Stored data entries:
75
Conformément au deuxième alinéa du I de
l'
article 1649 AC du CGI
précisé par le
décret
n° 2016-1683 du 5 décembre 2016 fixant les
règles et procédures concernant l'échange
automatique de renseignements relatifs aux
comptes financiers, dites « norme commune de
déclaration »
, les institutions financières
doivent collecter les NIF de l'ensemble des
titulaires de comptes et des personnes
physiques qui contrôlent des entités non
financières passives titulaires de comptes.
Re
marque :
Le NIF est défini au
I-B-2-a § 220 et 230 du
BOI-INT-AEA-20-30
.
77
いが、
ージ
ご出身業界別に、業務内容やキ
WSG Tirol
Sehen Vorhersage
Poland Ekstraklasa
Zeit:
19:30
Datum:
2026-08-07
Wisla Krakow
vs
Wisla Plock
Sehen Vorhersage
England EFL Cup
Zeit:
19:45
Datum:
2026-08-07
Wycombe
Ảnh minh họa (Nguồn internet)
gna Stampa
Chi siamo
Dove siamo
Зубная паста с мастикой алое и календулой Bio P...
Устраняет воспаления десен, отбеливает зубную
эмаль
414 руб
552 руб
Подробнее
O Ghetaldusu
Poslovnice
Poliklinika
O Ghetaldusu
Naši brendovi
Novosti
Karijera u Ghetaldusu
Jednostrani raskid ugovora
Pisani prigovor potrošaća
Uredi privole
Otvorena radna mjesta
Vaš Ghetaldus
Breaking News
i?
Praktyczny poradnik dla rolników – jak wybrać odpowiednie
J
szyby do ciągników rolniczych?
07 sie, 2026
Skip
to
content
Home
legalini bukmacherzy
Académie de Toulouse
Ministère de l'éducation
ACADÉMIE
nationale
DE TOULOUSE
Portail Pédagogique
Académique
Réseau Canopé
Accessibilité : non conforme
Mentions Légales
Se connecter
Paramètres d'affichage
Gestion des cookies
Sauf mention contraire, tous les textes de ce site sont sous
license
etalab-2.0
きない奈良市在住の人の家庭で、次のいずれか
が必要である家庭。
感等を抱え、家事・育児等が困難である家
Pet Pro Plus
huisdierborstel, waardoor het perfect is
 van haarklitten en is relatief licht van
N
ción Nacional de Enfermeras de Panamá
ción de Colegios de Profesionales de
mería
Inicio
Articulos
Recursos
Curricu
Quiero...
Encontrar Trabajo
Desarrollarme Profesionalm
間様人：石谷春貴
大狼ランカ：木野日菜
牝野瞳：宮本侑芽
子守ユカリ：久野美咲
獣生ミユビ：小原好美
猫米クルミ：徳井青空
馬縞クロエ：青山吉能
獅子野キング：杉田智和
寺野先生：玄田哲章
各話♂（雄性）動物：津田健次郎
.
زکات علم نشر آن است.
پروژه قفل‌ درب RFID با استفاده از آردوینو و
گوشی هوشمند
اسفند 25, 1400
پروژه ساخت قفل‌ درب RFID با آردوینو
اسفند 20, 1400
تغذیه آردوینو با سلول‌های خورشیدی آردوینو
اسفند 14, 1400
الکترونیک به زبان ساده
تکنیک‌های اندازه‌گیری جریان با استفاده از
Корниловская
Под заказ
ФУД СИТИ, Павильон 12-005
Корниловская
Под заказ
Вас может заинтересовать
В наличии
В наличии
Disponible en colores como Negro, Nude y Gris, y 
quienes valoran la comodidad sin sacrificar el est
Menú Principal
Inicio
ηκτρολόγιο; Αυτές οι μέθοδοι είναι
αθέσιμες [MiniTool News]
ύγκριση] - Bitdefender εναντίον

Exercise description
Rewrite the data from its first line through the line containing "physiques qui contrôlent des entités non", putting "établissements bancaires" in place of "institutions financières" and leaving everything else as it is.

Output for this exercise
75
Conformément au deuxième alinéa du I de
l'
article 1649 AC du CGI
précisé par le
décret
n° 2016-1683 du 5 décembre 2016 fixant les
règles et procédures concernant l'échange
automatique de renseignements relatifs aux
comptes financiers, dites « norme commune de
déclaration »
, les établissements bancaires
doivent collecter les NIF de l'ensemble des
titulaires de comptes et des personnes
physiques qui contrôlent des entités non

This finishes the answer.